**INSTRUCTION**
Write out every line of the material below without changing any character, spacing, or line break.

DATA UNDER STUDY Block Start

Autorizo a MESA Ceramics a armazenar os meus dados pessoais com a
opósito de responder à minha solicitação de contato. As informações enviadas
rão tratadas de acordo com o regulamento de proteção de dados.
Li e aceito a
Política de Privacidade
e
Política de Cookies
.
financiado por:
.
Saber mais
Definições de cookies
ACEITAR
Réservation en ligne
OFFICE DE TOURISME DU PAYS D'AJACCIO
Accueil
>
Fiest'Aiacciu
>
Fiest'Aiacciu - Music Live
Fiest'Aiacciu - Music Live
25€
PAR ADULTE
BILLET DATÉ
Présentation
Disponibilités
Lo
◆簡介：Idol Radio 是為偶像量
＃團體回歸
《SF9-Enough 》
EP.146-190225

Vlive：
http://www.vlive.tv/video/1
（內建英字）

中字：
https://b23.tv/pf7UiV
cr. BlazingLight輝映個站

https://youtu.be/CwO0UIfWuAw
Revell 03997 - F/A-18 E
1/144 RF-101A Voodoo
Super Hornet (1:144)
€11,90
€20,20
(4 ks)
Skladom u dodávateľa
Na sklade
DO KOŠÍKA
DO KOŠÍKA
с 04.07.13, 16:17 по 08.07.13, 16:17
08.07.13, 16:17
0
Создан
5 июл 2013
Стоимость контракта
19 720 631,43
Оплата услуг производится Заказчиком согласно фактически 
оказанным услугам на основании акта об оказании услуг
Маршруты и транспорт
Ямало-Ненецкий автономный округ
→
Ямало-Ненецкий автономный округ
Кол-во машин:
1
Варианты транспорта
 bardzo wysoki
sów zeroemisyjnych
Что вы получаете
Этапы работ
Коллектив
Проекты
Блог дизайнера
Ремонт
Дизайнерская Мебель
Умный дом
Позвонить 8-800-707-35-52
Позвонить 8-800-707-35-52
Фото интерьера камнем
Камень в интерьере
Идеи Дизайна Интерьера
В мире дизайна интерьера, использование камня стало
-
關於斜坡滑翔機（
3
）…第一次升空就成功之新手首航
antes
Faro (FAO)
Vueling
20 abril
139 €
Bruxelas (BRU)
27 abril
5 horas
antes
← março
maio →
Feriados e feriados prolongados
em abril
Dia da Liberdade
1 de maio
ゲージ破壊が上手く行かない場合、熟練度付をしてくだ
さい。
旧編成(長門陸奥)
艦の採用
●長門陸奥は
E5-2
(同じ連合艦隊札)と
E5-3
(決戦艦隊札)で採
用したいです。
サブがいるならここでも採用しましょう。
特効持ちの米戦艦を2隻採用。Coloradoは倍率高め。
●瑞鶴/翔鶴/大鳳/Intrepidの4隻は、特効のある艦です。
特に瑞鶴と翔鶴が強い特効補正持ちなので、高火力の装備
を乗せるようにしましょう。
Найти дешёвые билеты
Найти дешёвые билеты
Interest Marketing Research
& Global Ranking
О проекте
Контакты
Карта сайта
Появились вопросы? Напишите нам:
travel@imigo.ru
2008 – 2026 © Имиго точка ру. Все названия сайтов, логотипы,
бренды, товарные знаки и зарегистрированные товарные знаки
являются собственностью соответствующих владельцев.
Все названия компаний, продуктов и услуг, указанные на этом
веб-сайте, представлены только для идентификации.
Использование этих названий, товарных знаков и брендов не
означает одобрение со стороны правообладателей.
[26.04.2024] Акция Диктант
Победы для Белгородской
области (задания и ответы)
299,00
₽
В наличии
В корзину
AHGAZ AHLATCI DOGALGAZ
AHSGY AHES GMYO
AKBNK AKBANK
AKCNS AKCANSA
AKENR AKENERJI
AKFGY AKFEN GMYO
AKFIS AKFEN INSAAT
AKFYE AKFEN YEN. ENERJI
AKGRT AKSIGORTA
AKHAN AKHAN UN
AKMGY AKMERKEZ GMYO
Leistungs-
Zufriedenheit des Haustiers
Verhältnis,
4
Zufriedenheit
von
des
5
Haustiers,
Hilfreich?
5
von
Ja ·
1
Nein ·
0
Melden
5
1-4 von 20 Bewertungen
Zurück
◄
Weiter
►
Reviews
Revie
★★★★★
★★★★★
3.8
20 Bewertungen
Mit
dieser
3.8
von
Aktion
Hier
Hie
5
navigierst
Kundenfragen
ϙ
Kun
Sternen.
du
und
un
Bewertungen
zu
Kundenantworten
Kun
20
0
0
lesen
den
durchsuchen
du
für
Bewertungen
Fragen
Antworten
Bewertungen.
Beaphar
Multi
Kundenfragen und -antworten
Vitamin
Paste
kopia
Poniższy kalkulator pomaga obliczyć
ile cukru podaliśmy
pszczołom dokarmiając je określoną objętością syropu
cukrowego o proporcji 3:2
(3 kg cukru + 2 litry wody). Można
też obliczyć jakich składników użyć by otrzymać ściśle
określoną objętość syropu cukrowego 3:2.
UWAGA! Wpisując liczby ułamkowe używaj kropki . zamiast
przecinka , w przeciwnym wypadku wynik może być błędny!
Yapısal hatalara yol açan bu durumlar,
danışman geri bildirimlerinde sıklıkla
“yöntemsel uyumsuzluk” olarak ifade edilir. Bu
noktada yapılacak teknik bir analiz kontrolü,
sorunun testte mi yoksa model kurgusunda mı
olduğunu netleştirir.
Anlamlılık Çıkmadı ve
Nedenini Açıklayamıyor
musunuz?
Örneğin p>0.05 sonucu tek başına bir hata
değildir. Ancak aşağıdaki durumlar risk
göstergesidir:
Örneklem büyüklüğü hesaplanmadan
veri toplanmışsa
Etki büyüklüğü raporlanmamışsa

DATA UNDER STUDY Block End

**TASK OUTPUT**
Autorizo a MESA Ceramics a armazenar os meus dados pessoais com a
opósito de responder à minha solicitação de contato. As informações enviadas
rão tratadas de acordo com o regulamento de proteção de dados.
Li e aceito a
Política de Privacidade
e
Política de Cookies
.
financiado por:
.
Saber mais
Definições de cookies
ACEITAR
Réservation en ligne
OFFICE DE TOURISME DU PAYS D'AJACCIO
Accueil
>
Fiest'Aiacciu
>
Fiest'Aiacciu - Music Live
Fiest'Aiacciu - Music Live
25€
PAR ADULTE
BILLET DATÉ
Présentation
Disponibilités
Lo
◆簡介：Idol Radio 是為偶像量
＃團體回歸
《SF9-Enough 》
EP.146-190225

Vlive：
http://www.vlive.tv/video/1
（內建英字）

中字：
https://b23.tv/pf7UiV
cr. BlazingLight輝映個站

https://youtu.be/CwO0UIfWuAw
Revell 03997 - F/A-18 E
1/144 RF-101A Voodoo
Super Hornet (1:144)
€11,90
€20,20
(4 ks)
Skladom u dodávateľa
Na sklade
DO KOŠÍKA
DO KOŠÍKA
с 04.07.13, 16:17 по 08.07.13, 16:17
08.07.13, 16:17
0
Создан
5 июл 2013
Стоимость контракта
19 720 631,43
Оплата услуг производится Заказчиком согласно фактически 
оказанным услугам на основании акта об оказании услуг
Маршруты и транспорт
Ямало-Ненецкий автономный округ
→
Ямало-Ненецкий автономный округ
Кол-во машин:
1
Варианты транспорта
 bardzo wysoki
sów zeroemisyjnych
Что вы получаете
Этапы работ
Коллектив
Проекты
Блог дизайнера
Ремонт
Дизайнерская Мебель
Умный дом
Позвонить 8-800-707-35-52
Позвонить 8-800-707-35-52
Фото интерьера камнем
Камень в интерьере
Идеи Дизайна Интерьера
В мире дизайна интерьера, использование камня стало
-
關於斜坡滑翔機（
3
）…第一次升空就成功之新手首航
antes
Faro (FAO)
Vueling
20 abril
139 €
Bruxelas (BRU)
27 abril
5 horas
antes
← março
maio →
Feriados e feriados prolongados
em abril
Dia da Liberdade
1 de maio
ゲージ破壊が上手く行かない場合、熟練度付をしてくだ
さい。
旧編成(長門陸奥)
艦の採用
●長門陸奥は
E5-2
(同じ連合艦隊札)と
E5-3
(決戦艦隊札)で採
用したいです。
サブがいるならここでも採用しましょう。
特効持ちの米戦艦を2隻採用。Coloradoは倍率高め。
●瑞鶴/翔鶴/大鳳/Intrepidの4隻は、特効のある艦です。
特に瑞鶴と翔鶴が強い特効補正持ちなので、高火力の装備
を乗せるようにしましょう。
Найти дешёвые билеты
Найти дешёвые билеты
Interest Marketing Research
& Global Ranking
О проекте
Контакты
Карта сайта
Появились вопросы? Напишите нам:
travel@imigo.ru
2008 – 2026 © Имиго точка ру. Все названия сайтов, логотипы,
бренды, товарные знаки и зарегистрированные товарные знаки
являются собственностью соответствующих владельцев.
Все названия компаний, продуктов и услуг, указанные на этом
веб-сайте, представлены только для идентификации.
Использование этих названий, товарных знаков и брендов не
означает одобрение со стороны правообладателей.
[26.04.2024] Акция Диктант
Победы для Белгородской
области (задания и ответы)
299,00
₽
В наличии
В корзину
AHGAZ AHLATCI DOGALGAZ
AHSGY AHES GMYO
AKBNK AKBANK
AKCNS AKCANSA
AKENR AKENERJI
AKFGY AKFEN GMYO
AKFIS AKFEN INSAAT
AKFYE AKFEN YEN. ENERJI
AKGRT AKSIGORTA
AKHAN AKHAN UN
AKMGY AKMERKEZ GMYO
Leistungs-
Zufriedenheit des Haustiers
Verhältnis,
4
Zufriedenheit
von
des
5
Haustiers,
Hilfreich?
5
von
Ja ·
1
Nein ·
0
Melden
5
1-4 von 20 Bewertungen
Zurück
◄
Weiter
►
Reviews
Revie
★★★★★
★★★★★
3.8
20 Bewertungen
Mit
dieser
3.8
von
Aktion
Hier
Hie
5
navigierst
Kundenfragen
ϙ
Kun
Sternen.
du
und
un
Bewertungen
zu
Kundenantworten
Kun
20
0
0
lesen
den
durchsuchen
du
für
Bewertungen
Fragen
Antworten
Bewertungen.
Beaphar
Multi
Kundenfragen und -antworten
Vitamin
Paste
kopia
Poniższy kalkulator pomaga obliczyć
ile cukru podaliśmy
pszczołom dokarmiając je określoną objętością syropu
cukrowego o proporcji 3:2
(3 kg cukru + 2 litry wody). Można
też obliczyć jakich składników użyć by otrzymać ściśle
określoną objętość syropu cukrowego 3:2.
UWAGA! Wpisując liczby ułamkowe używaj kropki . zamiast
przecinka , w przeciwnym wypadku wynik może być błędny!
Yapısal hatalara yol açan bu durumlar,
danışman geri bildirimlerinde sıklıkla
“yöntemsel uyumsuzluk” olarak ifade edilir. Bu
noktada yapılacak teknik bir analiz kontrolü,
sorunun testte mi yoksa model kurgusunda mı
olduğunu netleştirir.
Anlamlılık Çıkmadı ve
Nedenini Açıklayamıyor
musunuz?
Örneğin p>0.05 sonucu tek başına bir hata
değildir. Ancak aşağıdaki durumlar risk
göstergesidir:
Örneklem büyüklüğü hesaplanmadan
veri toplanmışsa
Etki büyüklüğü raporlanmamışsa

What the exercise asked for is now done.